The Fall of the Golden Age to Independence
Golden Ages rarely last forever. By the 18th and 19th centuries, the success of Amsterdam and the Netherlands brought it into conflict with other European powers, especially England and France. The resulting skirmishes led to a decline in trade. Then came Napoleon who invaded and captured the country. From 1899 through 1914 it was incorporated into the French Empire. The French heavily taxed people and businesses to provide money to finance additional conquests. After Napoleon’s defeat at Waterloo, the Dutch gained their independence. In 1915, the United Kingdom of the Netherlands was created.
Amsterdam then had a period of new growth due to the growth of manufacturing and 2 new canals: one to connect with the Rhine River transport system and another to provide shorter access to the Baltic Sea.
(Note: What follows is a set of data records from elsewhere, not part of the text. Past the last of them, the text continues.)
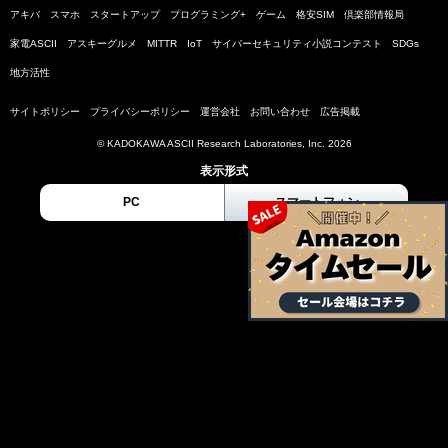
アキバ
スマホ
スタートアップ
プログラミング+
ゲーム
格安SIM
倶楽部情報局
家電ASCII
アスキーグルメ
MITTR
IoT
サイバーセキュリティ小説コンテスト
SDGs
地方活性
サイトポリシー
プライバシーポリシー
運営会社
お問い合わせ
広告掲載
© KADOKAWA ASCII Research Laboratories, Inc. 2026
表示形式
PC
スマートフォン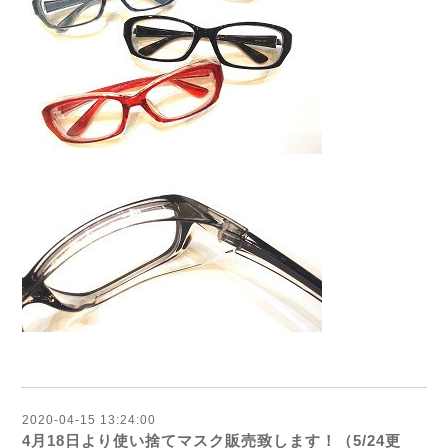
2020-04-15 13:24:00
4月18日より使い捨てマスク販売致します！（5/24更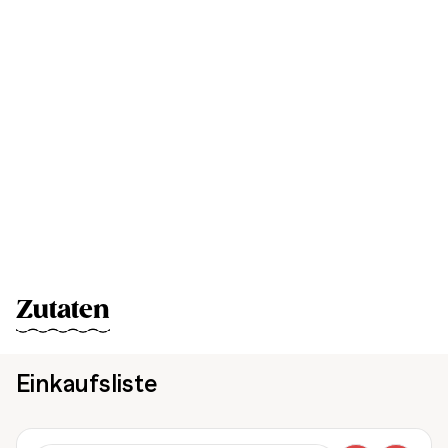
Zutaten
The Netherlands remained neutral during the first World War, but suffered with severe food shortages and riots. During the interwar period, the Netherlands recovered and continued its expansion In 1940, Hitler ignored the country’s claim of neutrality. Germany captured and occupied the country until 1945. During this period, 100,000 Dutch Jews, including 60,000 from Amsterdam, were sent to concentration camps. About two-thirds of these ultimately died. One sees plaques all over today’s Amsterdam marking where those who were killed once lived.
Non-Jews didn’t fare much better. By the end of the war, food and fuel were virtually non-existent. To survive, people ate dogs, cats and even tulip bulbs. Trees disappeared as people cut down virtually all the country’s trees for fire wood.
Amsterdam as a UNESCO World Heritage Site
Amsterdam restored of much of the city’s historic district after the war and became an UNESCO World Heritage Site. The resultant attraction of tourists (17 million a year in round numbers) caused new issues including over-crowded streets and pedestrian ways, littering, traffic and even climate change. But even with the flood of tourists, Amsterdam is still generally viewed as being one of the world’s most livable cities (see, for example, the 2018 Quality of Living ranking.)
Let There Be Bikes…Lots of Bikes
Living or vising here, however, can be dangerous. Although there is little violence or car traffic to worry about in the city center, bikes are everywhere. Hundreds of thousands of bikes. The flat land makes biking easy. Amsterdam has four times more bikes than cars. More bikes than people. Pedestrians crossing a street or bridge during rush hour can take their lives into their hands, or at least in the hands of the bikers. But even if the bikes are parked, they become an issue. Parked bikes are locked to every available bike rack, post or railing, sometimes impeding pedestrian traffic.
Bikes do have designated lanes and most stay in them and obey the bike lights, but people still need to be watching out for bikes every second. Large number of bikes can come from any direction and at variable speeds. Crossing streets can take time and caution.
But life is not easier for bikers either. They have to be cautious about tourists wandering into bike lanes. And they have to be diligent about protecting their bikes. About 15,000 bicycles are retrieved from the canals annually from vandals or just accidents. And then there is widespread bike thief. Thieves will blatantly ride stolen bikes through the streets to resell them.
Despite the “hazards”, Amsterdam is a lovely city. It is filled with beautiful gable-roofed houses that line the banks of ring after ring of canals, interesting neighborhoods, wonderful museums and great restaurants.